SOURCE TEXT:
Wednesday, December 28, 2011

On Grace

It has taken me 22 years of growing up in the Church to become a Christian. I spent most of my life growing up trying to earn my way into a position to receive Grace. I grasped the concept that I am a sinner in need of a Savior early on, but to me it translated into a sort of tally mark system: my sin was wiped away upon "asking Jesus into my heart," but all the sin after that was tallied against me. The saving power of Christ's sacrifice was sufficient to cover my sins, but that really only counted for unintentional sins. If I wanted forgiveness for the tally of sins I willfully committed I had to prove by good intentions and irreproachable behavior that I was not only sorry for my sins but striving the best I could to do better in the present and the future. If I could prove beyond reasonable doubt that I was trying to do better, I might just earn my way into a position to be forgiven. But I couldn't ever really know if I was doing enough to prove myself, not until the Day of Judgment. Assurance of Salvation? What's that?

I hope that this is as obviously wrong to you as it is to me now. But growing up it seemed to me to be the only way to reconcile the free Grace of God with His Righteousness. To me, I was showing proper reverence and fear for the Almighty Judge of the Universe. I wanted to love God, but I wanted to make sure that I was doing it right, not cheapening Grace, and properly understanding the faith I chose to follow. In so doing I undervalued Grace, had no concept of the core of what it means to be after God's own heart, and did everything wrong. Thank God that He didn't leave this sinner alone in a prison of my own misunderstanding.

There is no tally system. There is no 'enough.' There is no proving. Grace cannot be earned. The more I tried to earn it, the more I proved that I had no concept of it. There is no gift-exchange for Grace, for there is nothing that I can offer in return of equal or greater value. There is not even me, simple-minded, disobedient, self-righteous ragamuffin that I am, because everything I am and will ever be comes from God. There is Grace, and there is the God of the Universe reconciling us to Himself.

Dataset records
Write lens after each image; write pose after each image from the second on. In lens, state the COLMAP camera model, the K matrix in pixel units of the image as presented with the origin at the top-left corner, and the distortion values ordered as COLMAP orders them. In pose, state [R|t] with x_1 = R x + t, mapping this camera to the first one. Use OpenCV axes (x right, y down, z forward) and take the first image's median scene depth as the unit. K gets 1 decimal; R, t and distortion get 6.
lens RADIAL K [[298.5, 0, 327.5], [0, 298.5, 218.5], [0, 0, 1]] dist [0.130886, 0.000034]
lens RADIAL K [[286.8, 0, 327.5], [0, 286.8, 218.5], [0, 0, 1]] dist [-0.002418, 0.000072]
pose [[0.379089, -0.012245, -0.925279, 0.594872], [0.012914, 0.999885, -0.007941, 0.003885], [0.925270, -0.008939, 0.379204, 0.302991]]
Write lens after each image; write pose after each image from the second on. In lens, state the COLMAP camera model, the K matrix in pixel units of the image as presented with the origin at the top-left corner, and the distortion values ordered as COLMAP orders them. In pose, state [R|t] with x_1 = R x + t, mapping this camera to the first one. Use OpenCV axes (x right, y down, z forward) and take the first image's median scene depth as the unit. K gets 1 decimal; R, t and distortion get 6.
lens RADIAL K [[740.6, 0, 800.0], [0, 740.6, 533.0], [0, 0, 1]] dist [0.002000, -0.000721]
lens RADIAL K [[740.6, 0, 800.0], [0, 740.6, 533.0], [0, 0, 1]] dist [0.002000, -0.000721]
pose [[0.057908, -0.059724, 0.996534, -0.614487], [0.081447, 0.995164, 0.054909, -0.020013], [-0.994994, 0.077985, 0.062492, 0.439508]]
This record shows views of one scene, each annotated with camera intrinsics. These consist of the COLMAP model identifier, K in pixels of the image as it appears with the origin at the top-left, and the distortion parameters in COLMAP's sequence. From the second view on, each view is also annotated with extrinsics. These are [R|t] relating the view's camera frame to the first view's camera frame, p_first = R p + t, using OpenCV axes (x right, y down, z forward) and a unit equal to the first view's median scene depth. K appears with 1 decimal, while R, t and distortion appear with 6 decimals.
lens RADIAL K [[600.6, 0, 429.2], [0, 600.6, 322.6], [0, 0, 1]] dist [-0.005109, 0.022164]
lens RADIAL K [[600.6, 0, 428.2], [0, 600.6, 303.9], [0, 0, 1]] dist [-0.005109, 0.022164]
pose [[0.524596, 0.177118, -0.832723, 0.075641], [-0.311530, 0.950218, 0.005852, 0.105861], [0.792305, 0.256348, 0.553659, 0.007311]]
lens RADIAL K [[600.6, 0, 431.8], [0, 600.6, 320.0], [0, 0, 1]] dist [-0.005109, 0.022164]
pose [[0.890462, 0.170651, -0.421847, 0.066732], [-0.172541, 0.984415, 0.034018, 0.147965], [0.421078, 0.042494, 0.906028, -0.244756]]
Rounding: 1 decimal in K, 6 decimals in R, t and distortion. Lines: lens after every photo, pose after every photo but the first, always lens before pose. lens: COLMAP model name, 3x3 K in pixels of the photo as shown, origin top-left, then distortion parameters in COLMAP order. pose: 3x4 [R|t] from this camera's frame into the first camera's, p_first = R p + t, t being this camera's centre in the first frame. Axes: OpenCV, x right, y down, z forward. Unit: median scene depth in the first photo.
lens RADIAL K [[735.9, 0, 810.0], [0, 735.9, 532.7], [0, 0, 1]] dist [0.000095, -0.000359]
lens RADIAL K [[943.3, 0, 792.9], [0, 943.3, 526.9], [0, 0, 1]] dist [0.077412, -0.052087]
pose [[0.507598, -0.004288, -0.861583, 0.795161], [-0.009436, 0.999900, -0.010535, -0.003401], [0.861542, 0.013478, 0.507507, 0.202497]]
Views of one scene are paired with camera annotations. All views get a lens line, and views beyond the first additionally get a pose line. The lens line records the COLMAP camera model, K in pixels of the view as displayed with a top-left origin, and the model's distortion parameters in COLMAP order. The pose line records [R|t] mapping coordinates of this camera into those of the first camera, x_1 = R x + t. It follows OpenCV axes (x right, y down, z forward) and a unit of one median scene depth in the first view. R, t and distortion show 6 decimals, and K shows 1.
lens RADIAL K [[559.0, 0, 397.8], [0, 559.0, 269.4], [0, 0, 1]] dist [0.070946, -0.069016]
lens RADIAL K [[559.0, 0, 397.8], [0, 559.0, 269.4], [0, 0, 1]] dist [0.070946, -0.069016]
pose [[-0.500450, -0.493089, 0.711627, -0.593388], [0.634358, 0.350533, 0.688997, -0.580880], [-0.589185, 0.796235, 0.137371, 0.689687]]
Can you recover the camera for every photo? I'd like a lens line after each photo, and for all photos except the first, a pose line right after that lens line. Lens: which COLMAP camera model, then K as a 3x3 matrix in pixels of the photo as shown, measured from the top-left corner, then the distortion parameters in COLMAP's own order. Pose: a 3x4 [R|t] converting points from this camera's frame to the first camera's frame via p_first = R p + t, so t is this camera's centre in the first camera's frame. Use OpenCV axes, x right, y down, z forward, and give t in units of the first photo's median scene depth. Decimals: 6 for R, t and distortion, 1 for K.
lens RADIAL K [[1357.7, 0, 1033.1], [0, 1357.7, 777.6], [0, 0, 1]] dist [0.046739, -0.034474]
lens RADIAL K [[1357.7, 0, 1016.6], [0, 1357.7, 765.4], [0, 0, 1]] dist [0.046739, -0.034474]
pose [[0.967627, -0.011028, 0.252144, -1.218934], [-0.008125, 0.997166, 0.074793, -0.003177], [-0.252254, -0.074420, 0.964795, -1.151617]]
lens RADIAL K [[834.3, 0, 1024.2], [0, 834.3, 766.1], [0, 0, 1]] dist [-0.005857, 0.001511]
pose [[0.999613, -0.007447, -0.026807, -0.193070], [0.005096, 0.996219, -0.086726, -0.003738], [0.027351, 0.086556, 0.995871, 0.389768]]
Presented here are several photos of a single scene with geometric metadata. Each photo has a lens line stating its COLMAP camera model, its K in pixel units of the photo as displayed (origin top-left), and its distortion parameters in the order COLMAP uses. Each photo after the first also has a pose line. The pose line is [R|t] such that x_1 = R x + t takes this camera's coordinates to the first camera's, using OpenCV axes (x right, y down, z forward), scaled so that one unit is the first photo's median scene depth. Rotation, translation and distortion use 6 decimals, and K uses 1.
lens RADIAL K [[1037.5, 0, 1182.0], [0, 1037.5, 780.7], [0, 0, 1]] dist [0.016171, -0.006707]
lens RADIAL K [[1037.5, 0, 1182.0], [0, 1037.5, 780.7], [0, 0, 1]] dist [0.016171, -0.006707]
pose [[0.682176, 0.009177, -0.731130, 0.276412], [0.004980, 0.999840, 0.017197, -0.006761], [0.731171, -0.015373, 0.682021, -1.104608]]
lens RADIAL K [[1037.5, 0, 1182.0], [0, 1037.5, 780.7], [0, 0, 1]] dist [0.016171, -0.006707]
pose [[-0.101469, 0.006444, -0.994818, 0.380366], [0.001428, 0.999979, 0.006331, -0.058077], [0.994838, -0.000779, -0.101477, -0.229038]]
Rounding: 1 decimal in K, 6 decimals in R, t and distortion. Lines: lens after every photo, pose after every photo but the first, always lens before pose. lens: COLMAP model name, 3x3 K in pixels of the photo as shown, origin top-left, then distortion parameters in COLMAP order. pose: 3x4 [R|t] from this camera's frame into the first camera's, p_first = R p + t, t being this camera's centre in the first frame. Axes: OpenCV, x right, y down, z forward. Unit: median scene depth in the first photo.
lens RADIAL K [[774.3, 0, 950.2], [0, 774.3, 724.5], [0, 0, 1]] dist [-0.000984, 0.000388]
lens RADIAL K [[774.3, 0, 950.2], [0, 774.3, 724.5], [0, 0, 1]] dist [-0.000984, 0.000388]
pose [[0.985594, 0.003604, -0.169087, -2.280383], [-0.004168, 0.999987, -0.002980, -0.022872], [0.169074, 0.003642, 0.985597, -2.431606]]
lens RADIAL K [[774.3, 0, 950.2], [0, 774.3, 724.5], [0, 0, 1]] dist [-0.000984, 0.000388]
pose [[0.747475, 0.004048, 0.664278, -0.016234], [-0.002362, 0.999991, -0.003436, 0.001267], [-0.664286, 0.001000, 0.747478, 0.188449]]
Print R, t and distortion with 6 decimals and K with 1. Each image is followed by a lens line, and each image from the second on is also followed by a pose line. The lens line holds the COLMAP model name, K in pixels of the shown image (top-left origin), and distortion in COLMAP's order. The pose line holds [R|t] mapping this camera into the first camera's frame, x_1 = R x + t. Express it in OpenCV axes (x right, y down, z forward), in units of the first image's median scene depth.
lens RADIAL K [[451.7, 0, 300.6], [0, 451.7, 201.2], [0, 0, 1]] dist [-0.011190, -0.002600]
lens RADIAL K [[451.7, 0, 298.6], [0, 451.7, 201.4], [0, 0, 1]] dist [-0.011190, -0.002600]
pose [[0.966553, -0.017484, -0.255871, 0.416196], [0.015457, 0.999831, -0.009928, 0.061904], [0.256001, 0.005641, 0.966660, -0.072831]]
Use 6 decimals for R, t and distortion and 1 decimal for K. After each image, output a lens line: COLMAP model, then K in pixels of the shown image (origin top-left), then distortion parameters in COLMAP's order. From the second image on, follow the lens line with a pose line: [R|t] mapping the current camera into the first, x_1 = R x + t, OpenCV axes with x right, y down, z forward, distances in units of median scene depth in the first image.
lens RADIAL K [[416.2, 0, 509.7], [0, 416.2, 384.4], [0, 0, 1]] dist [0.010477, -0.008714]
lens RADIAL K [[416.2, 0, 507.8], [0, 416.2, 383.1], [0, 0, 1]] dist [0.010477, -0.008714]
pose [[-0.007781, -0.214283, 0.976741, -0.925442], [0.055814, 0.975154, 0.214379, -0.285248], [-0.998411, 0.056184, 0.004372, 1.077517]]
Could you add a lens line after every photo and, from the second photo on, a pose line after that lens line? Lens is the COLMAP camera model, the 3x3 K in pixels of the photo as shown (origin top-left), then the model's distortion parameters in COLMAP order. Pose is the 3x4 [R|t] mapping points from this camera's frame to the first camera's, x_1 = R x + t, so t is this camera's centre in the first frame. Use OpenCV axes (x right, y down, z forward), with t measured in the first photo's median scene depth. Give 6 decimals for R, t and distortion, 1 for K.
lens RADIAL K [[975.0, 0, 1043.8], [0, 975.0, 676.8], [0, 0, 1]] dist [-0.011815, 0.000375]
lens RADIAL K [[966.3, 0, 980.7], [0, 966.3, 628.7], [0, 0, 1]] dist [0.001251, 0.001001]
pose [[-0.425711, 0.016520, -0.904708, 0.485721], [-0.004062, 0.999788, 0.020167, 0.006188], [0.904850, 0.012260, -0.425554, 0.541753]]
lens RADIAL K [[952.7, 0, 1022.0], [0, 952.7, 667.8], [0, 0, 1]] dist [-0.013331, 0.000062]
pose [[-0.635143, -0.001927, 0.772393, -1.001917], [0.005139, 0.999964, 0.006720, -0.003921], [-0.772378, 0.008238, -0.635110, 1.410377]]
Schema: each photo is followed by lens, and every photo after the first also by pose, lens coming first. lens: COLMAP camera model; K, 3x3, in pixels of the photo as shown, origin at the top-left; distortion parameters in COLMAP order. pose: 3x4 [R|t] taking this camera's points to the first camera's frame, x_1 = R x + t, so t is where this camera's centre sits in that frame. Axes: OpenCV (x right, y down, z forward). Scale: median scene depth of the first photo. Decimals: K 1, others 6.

EXPLORE THE MATERIAL:
A - (i) According to the post on grace, how many years of growing up in the Church did it take the writer to become a Christian?
(ii) Which sins did the writer once believe Christ's sacrifice really counted for?
(iii) In the post's final paragraph, why is there no gift-exchange for Grace?
B - Extend the post on grace past its last sentence, keeping its first-person voice.

RESULTS FOR EACH TASK:
A -
(i) 22 years.
(ii) Only unintentional sins.
(iii) Because there is nothing the writer can offer in return of equal or greater value.

B -
I was reading through old emails (that's a normal thing to do, right?) and came across something I sent to a friend over the summer. Upon reflection, I think this is the beginning of my waking up to Grace. It's akin to the hazy moments when you try to open your eyes in a dream and see the bedroom around you. You're not quite awake, but the reality around you begins to shape your dreams.

"I am just now learning to live in freedom toward who I am. I am full of inconsistencies and skewed perspectives and weird quirks that embarrass me and fears that drive me and baggage that weighs me down. But I want to love God. I am not overwhelmed by my humanness because I believe that God is bigger than my humanness, and big enough in fact to not only tolerate my humanness but USE my messy quirky fearful angsty cussing humanness. God doesn't call us into an awareness of Himself to love Him so that He can tolerate us in our messiness for the rest of our earthly lives, waiting it out for us to die so He can rescue our spirits up to eternal delight. He calls us into an awareness of Himself because He loves us. As we are, He loves us. He doesn't love us for who we will eventually be, He loves us for who we are. Now. Before. Always."

There is no tally system. Grace is not an 'elementary doctrine' of Christianity, it is what all other theology, orthodoxy, orthopraxy, doctrine, and dogma points to and centers on. The Gospel is not something that we as Christians ever grow out of, it is something we continually grow toward. We fool ourselves if we think that our theological studies can ever bring us to a greater revelation than Grace.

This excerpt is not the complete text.